-- Instruction --
Starting from the line that contains "- 不同的配置文件：~/.virc和 ~/.vimrc", reproduce each line exactly through the end of the material, and include no other lines.

-- Dataset extract --
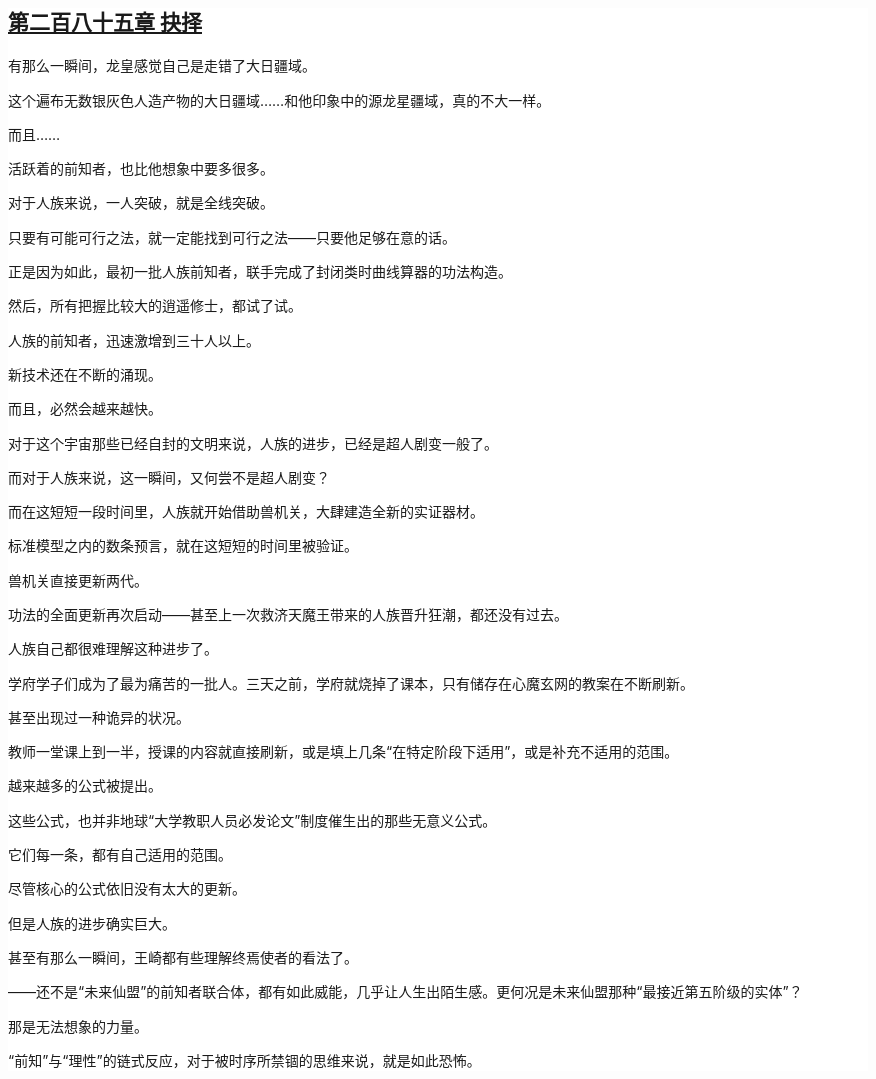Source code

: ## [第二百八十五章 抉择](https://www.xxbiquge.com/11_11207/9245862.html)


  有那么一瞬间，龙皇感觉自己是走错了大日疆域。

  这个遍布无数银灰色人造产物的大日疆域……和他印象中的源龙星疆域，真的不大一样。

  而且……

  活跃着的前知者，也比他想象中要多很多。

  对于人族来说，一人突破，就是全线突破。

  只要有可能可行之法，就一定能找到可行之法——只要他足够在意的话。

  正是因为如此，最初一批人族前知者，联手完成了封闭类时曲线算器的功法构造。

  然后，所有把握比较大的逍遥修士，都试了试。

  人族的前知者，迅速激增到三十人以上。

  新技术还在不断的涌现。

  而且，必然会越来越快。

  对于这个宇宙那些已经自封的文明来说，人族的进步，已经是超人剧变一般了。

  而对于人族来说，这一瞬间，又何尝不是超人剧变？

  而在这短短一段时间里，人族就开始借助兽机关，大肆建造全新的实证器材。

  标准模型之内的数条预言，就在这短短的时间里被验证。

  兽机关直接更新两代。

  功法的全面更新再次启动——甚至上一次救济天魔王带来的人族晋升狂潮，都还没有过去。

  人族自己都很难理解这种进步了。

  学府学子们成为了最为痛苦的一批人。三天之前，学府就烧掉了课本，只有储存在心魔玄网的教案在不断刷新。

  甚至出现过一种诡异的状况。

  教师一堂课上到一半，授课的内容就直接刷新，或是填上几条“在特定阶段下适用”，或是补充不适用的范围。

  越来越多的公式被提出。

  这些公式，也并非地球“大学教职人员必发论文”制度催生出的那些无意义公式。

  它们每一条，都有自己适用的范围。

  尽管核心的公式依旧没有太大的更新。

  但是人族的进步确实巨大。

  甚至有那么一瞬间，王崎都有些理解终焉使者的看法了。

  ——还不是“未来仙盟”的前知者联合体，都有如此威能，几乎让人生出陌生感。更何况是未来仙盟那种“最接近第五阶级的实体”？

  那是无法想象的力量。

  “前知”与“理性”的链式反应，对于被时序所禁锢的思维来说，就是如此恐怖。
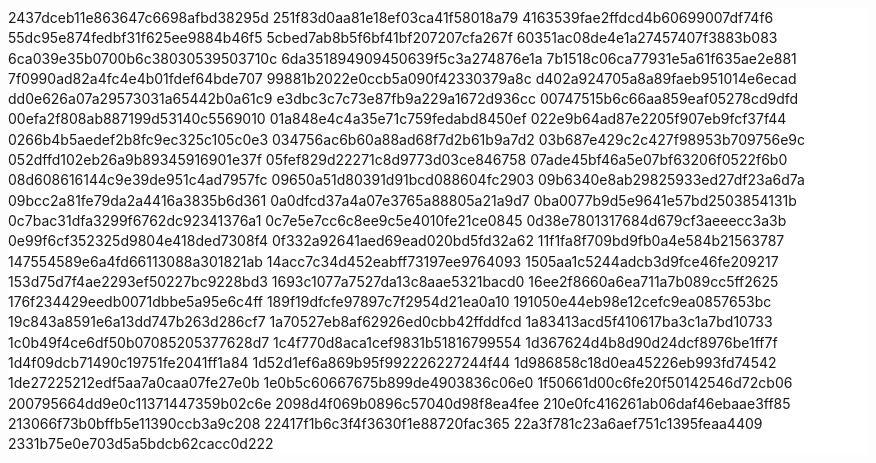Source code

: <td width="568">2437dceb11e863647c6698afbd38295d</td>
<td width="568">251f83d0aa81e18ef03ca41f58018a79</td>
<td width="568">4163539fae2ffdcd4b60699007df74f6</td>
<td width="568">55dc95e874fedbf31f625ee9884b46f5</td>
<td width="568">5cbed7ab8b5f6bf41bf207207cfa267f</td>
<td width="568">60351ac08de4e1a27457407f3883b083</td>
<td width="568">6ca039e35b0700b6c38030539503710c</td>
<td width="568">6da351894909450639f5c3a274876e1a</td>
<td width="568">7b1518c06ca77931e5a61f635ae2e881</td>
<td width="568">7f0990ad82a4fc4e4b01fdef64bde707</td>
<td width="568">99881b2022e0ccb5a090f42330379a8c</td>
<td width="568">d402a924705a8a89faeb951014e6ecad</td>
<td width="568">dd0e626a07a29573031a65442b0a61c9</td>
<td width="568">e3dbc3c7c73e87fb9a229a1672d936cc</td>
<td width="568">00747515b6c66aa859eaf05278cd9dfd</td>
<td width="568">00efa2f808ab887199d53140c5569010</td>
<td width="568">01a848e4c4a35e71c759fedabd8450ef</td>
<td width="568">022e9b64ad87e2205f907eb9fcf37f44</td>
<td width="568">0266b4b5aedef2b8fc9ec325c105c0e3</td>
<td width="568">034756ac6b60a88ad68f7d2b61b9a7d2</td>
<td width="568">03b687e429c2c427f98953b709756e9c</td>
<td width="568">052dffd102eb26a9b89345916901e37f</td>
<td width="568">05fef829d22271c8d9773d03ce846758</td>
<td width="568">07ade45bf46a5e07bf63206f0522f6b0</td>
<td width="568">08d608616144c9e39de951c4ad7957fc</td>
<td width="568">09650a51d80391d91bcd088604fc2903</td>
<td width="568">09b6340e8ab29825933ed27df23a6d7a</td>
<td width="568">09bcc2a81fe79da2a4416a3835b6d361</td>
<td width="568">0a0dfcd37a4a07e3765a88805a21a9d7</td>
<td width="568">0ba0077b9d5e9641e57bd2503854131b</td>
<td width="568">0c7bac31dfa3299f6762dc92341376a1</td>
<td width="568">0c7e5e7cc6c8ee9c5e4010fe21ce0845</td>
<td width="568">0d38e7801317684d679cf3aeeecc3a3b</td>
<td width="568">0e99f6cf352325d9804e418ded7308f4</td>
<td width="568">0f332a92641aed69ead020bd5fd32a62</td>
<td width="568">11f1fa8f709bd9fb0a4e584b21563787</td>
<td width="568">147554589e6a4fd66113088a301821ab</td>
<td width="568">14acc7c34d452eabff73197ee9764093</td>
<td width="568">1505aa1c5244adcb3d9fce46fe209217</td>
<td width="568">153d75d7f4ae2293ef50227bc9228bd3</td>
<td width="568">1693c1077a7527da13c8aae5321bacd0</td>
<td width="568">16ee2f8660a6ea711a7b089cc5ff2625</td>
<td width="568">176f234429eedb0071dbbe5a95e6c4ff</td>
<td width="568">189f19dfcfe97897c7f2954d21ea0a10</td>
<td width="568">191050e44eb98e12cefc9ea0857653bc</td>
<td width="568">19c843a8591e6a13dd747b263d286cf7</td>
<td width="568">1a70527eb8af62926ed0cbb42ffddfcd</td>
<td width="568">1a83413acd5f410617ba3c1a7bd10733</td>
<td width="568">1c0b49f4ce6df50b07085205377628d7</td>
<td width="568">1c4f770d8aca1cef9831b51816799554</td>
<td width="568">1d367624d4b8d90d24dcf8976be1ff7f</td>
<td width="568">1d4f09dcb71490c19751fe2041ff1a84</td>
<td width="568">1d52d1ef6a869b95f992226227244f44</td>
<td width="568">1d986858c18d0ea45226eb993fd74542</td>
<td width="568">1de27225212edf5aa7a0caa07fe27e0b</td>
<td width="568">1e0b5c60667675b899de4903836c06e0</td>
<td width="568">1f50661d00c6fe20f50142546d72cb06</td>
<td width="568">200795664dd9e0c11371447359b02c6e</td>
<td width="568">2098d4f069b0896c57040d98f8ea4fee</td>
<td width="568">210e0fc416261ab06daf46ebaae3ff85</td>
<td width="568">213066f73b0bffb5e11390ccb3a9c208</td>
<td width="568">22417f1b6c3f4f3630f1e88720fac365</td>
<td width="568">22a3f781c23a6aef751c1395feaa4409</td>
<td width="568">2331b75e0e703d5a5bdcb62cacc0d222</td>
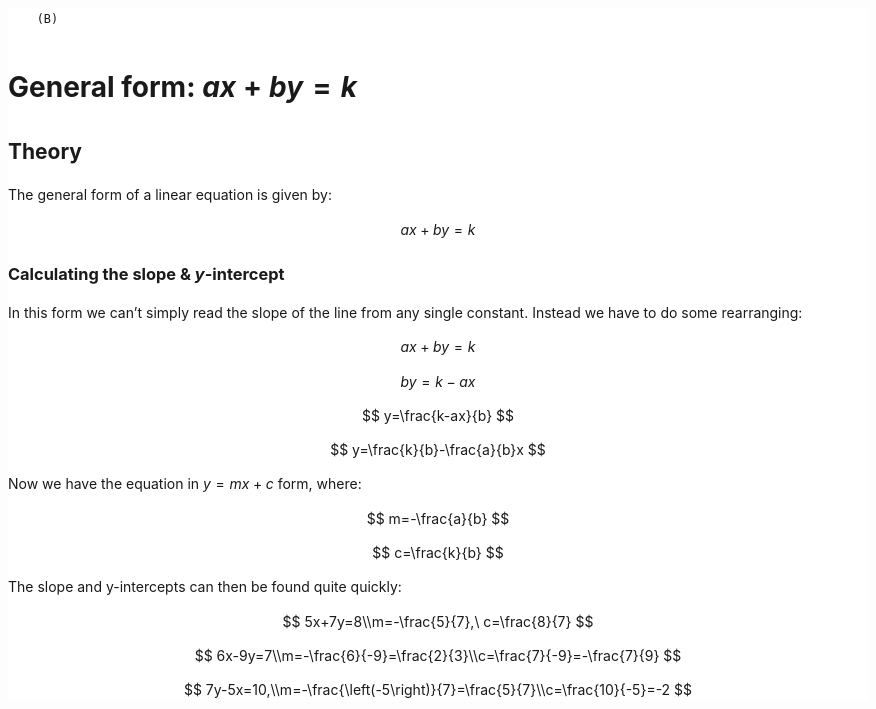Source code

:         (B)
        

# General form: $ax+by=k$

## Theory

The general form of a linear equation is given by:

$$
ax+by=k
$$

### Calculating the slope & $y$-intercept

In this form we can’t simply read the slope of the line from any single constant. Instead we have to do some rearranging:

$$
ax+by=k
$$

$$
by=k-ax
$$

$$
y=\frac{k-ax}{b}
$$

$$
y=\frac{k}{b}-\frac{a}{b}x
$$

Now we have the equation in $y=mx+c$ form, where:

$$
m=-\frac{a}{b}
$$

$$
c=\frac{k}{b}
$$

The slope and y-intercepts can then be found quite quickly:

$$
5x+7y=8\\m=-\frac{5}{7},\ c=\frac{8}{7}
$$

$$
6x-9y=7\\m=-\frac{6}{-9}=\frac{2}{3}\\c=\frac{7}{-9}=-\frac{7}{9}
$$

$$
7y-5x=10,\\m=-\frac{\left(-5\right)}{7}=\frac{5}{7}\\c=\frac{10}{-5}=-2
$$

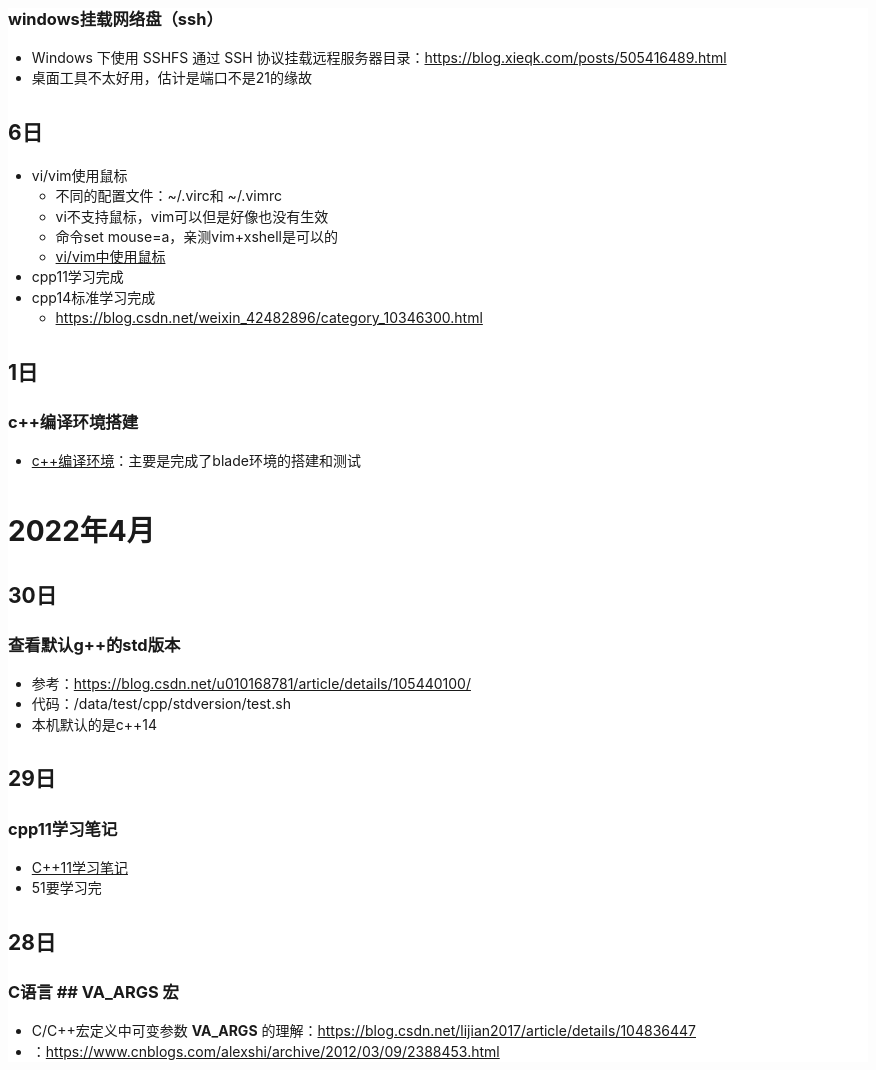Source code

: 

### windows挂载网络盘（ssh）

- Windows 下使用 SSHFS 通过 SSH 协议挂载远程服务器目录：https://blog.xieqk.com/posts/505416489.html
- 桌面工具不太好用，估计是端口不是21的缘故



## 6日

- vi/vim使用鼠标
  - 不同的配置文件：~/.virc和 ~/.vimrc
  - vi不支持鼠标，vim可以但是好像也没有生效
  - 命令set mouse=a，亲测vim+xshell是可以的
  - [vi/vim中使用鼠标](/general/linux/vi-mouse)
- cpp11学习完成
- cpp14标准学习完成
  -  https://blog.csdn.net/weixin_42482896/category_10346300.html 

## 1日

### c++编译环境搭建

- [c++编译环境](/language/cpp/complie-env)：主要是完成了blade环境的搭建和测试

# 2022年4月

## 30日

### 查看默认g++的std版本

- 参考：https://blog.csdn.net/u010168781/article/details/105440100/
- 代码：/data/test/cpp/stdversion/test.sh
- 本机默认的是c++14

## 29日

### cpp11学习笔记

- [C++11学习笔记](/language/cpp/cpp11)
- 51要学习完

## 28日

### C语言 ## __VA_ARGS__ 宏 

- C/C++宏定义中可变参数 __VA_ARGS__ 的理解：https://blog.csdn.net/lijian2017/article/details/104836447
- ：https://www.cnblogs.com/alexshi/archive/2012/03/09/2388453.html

-- Exercise output --
  - 不同的配置文件：~/.virc和 ~/.vimrc
  - vi不支持鼠标，vim可以但是好像也没有生效
  - 命令set mouse=a，亲测vim+xshell是可以的
  - [vi/vim中使用鼠标](/general/linux/vi-mouse)
- cpp11学习完成
- cpp14标准学习完成
  -  https://blog.csdn.net/weixin_42482896/category_10346300.html 

## 1日

### c++编译环境搭建

- [c++编译环境](/language/cpp/complie-env)：主要是完成了blade环境的搭建和测试

# 2022年4月

## 30日

### 查看默认g++的std版本

- 参考：https://blog.csdn.net/u010168781/article/details/105440100/
- 代码：/data/test/cpp/stdversion/test.sh
- 本机默认的是c++14

## 29日

### cpp11学习笔记

- [C++11学习笔记](/language/cpp/cpp11)
- 51要学习完

## 28日

### C语言 ## __VA_ARGS__ 宏 

- C/C++宏定义中可变参数 __VA_ARGS__ 的理解：https://blog.csdn.net/lijian2017/article/details/104836447
- ：https://www.cnblogs.com/alexshi/archive/2012/03/09/2388453.html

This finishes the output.